- **EXTRACTED DATA**:
********************

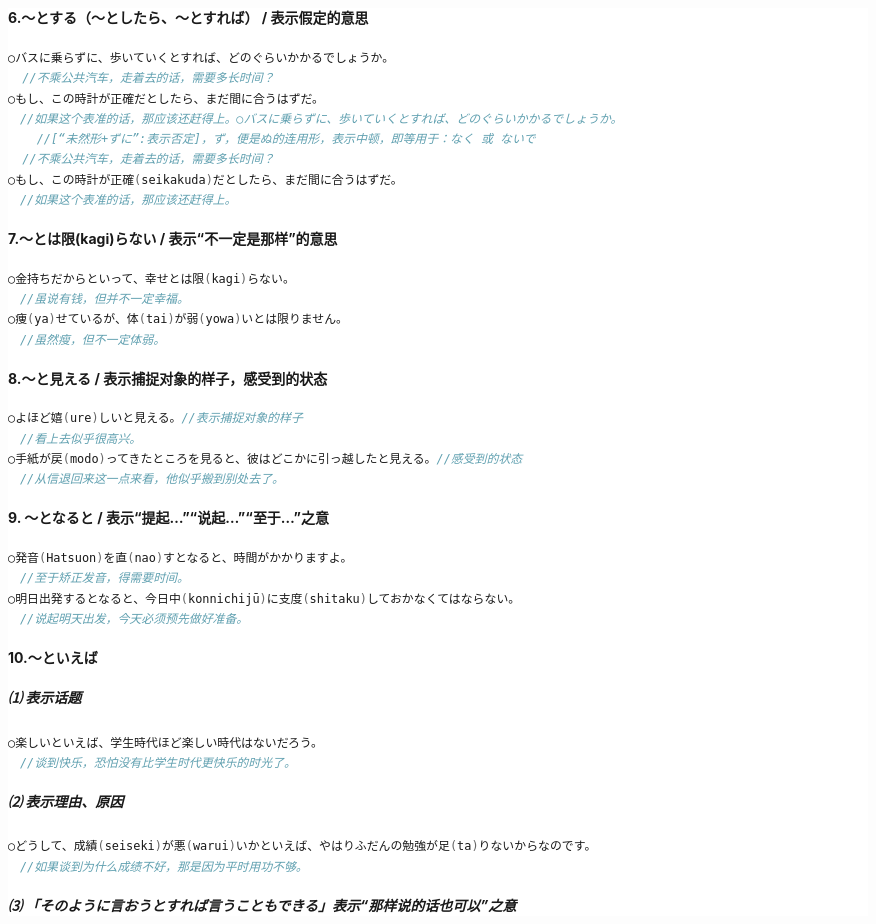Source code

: #### 6.～とする（～としたら、～とすれば） / 表示**假定**的意思

```java
○バスに乗らずに、歩いていくとすれば、どのぐらいかかるでしょうか。
  //不乘公共汽车，走着去的话，需要多长时间？
○もし、この時計が正確だとしたら、まだ間に合うはずだ。
　//如果这个表准的话，那应该还赶得上。○バスに乗らずに、歩いていくとすれば、どのぐらいかかるでしょうか。
	//[“未然形+ずに”:表示否定]，ず，便是ぬ的连用形，表示中顿，即等用于：なく 或 ないで
  //不乘公共汽车，走着去的话，需要多长时间？
○もし、この時計が正確(seikakuda)だとしたら、まだ間に合うはずだ。
　//如果这个表准的话，那应该还赶得上。
```

#### 7.～とは限(kagi)らない / 表示“**不一定是那样**”的意思

```java
○金持ちだからといって、幸せとは限(kagi)らない。
　//虽说有钱，但并不一定幸福。
○痩(ya)せているが、体(tai)が弱(yowa)いとは限りません。
　//虽然瘦，但不一定体弱。
```

#### 8.～と見える / **表示捕捉对象的样子，感受到的状态**

```java
○よほど嬉(ure)しいと見える。//表示捕捉对象的样子
　//看上去似乎很高兴。
○手紙が戻(modo)ってきたところを見ると、彼はどこかに引っ越したと見える。//感受到的状态
　//从信退回来这一点来看，他似乎搬到别处去了。
```

#### 9. ～となると / 表示“**提起…**”“说起…”“**至于…**”之意

```java
○発音(Hatsuon)を直(nao)すとなると、時間がかかりますよ。
　//至于矫正发音，得需要时间。
○明日出発するとなると、今日中(konnichijū)に支度(shitaku)しておかなくてはならない。
　//说起明天出发，今天必须预先做好准备。
```

#### 10.～といえば

##### ⑴ 表示**话题**

```java
○楽しいといえば、学生時代ほど楽しい時代はないだろう。
　//谈到快乐，恐怕没有比学生时代更快乐的时光了。
```

##### ⑵ 表示**理由、原因**

```java
○どうして、成績(seiseki)が悪(warui)いかといえば、やはりふだんの勉強が足(ta)りないからなのです。
　//如果谈到为什么成绩不好，那是因为平时用功不够。
```

##### ⑶ 「そのように言おうとすれば言うこともできる」表示“**那样说的话也可以**”之意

********************

- **ACTIVITY**:
The task calls for every record to be transcribed exactly, with no images included.

- **EXERCISE SOLUTION**:
Source code

: #### 6.～とする（～としたら、～とすれば） / 表示**假定**的意思

```java
○バスに乗らずに、歩いていくとすれば、どのぐらいかかるでしょうか。
  //不乘公共汽车，走着去的话，需要多长时间？
○もし、この時計が正確だとしたら、まだ間に合うはずだ。
　//如果这个表准的话，那应该还赶得上。○バスに乗らずに、歩いていくとすれば、どのぐらいかかるでしょうか。
	//[“未然形+ずに”:表示否定]，ず，便是ぬ的连用形，表示中顿，即等用于：なく 或 ないで
  //不乘公共汽车，走着去的话，需要多长时间？
○もし、この時計が正確(seikakuda)だとしたら、まだ間に合うはずだ。
　//如果这个表准的话，那应该还赶得上。
```

#### 7.～とは限(kagi)らない / 表示“**不一定是那样**”的意思

```java
○金持ちだからといって、幸せとは限(kagi)らない。
　//虽说有钱，但并不一定幸福。
○痩(ya)せているが、体(tai)が弱(yowa)いとは限りません。
　//虽然瘦，但不一定体弱。
```

#### 8.～と見える / **表示捕捉对象的样子，感受到的状态**

```java
○よほど嬉(ure)しいと見える。//表示捕捉对象的样子
　//看上去似乎很高兴。
○手紙が戻(modo)ってきたところを見ると、彼はどこかに引っ越したと見える。//感受到的状态
　//从信退回来这一点来看，他似乎搬到别处去了。
```

#### 9. ～となると / 表示“**提起…**”“说起…”“**至于…**”之意

```java
○発音(Hatsuon)を直(nao)すとなると、時間がかかりますよ。
　//至于矫正发音，得需要时间。
○明日出発するとなると、今日中(konnichijū)に支度(shitaku)しておかなくてはならない。
　//说起明天出发，今天必须预先做好准备。
```

#### 10.～といえば

##### ⑴ 表示**话题**

```java
○楽しいといえば、学生時代ほど楽しい時代はないだろう。
　//谈到快乐，恐怕没有比学生时代更快乐的时光了。
```

##### ⑵ 表示**理由、原因**

```java
○どうして、成績(seiseki)が悪(warui)いかといえば、やはりふだんの勉強が足(ta)りないからなのです。
　//如果谈到为什么成绩不好，那是因为平时用功不够。
```

##### ⑶ 「そのように言おうとすれば言うこともできる」表示“**那样说的话也可以**”之意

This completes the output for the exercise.